Olives manzanilla. La sardine est fumée par leurs soins, la tomate amène une
touche un peu douce, la sauce au fromage surprend un peu, fromage de l’'Italie
du sud à pâte filée peu affiné et produit avec du lait entier pasteurisé.
Le fromage est lui aussi fumé et se marrie étonnement bien avec le poisson.
Nous poursuivons
avec les poireaux à la braise, vinaigrette à la moutarde et de la cecina de
Leon. Les poireaux sont tendres et la sauce est bien équilibrée, on appréciera
le goût du bœuf séché et fumé, avec une texture plutôt moelleuse.
Sublime assiette
que le cannelloni de porc, oignons, pieds de porc, épinards. « Comme un cannelloni »,
en fait de la fine poitrine qui entoure les pieds, un jus très concentré et
délicieux, une préparation à base d’épinards qui sont hachés et reconstitués en
en rectangle avec une texture entre mousse et gelée. C’est vraiment un très
bon plat. On n’oubliera pas la fine sauce au persil sur le dessus.
Ensuite un
foie gras à la braise, chutney de rhubarbe, cerises, petites betteraves et
crumble.
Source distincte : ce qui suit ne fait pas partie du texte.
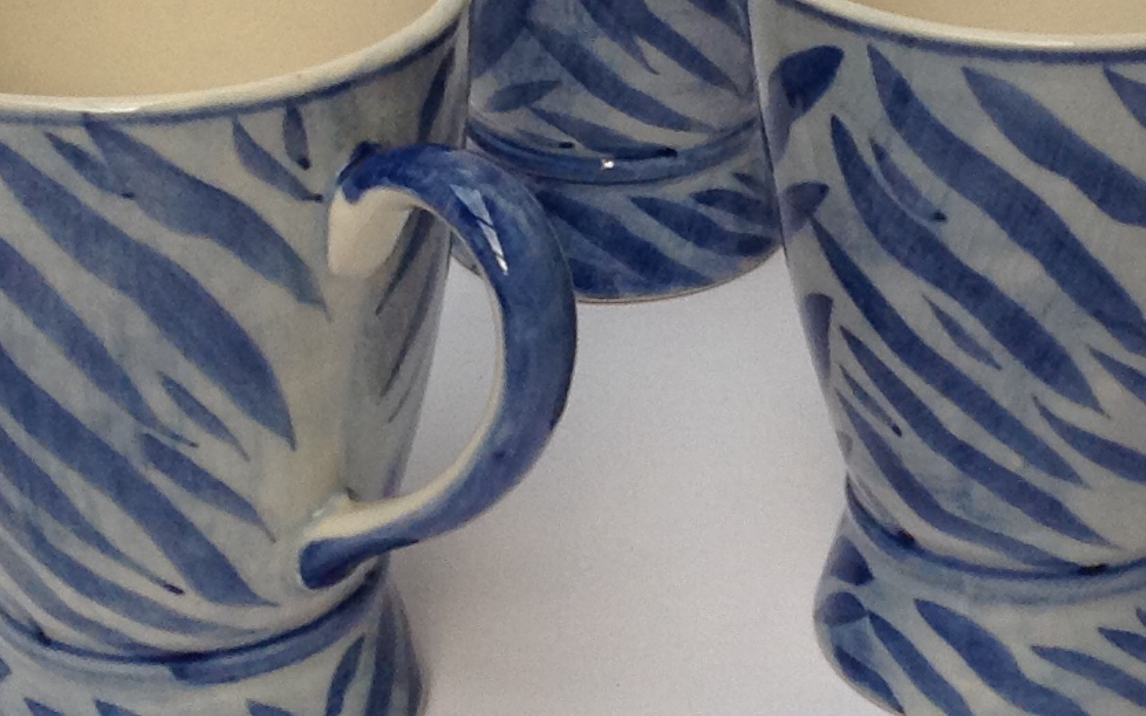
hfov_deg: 18.0
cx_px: 817
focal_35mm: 115
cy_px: 143
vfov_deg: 11.3
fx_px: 3592
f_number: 2.4
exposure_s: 1/15
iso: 100
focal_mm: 4.28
A nouveau un plat mémorable pour sa justesse des goûts et associations.
Du moelleux, du croquant, du coulant, du sucré et de l’acide. Un des préparations
de foie gras les plus étonnantes cette année.
Les
desserts ne sont pas a être négligés surtout avec la « torrija »
farcie de crème vanille. On rappellera qu’il s’agit d’une version de pain perdu
servi la plupart du temps avec de la glace et une sauce caramel. Ici de forme
inhabituelle car présenté comme un cake avec à l’intérieur la crème.
Un fabuleux
sorbet de citron vert au basilic. Présenté comme un citron givré mais vous
découvrirez des saveurs assez inédites avec cette présence assez forte de l’herbe
qui malgré tout de dissimule pas le citron vert.
Un verre de
vin doux avec les desserts, un Itsasmendi Urezti, vendange tardive du Nord, à classer
entre Sauterne, Barsac et Jurançon, des saveurs d’orange et miel.
Pendant ce
repas un magnifique Priorat Gratavinum 2012 2PiR de Gratallops, rouge violet et
ruby, une intensité aromatique, des notes toastées, une touche minérale.
Voici une
cuisine créative et intelligente avec beaucoup d’attention au dressage des
assiettes. Un lieu assez excitant, branché et moderne, une pépite dans ce
quartier qui mérite d’être découverte et redécouverte car ce ne sont pas les
envies qui me manquent que de déguster d’autres assiettes. Des propositions qui
ne ressemblent heureusement à aucunes d’autres nouvelles adresses qui font de « La
Mundana » l’une des plus belles tables en ce moment dans sa catégorie.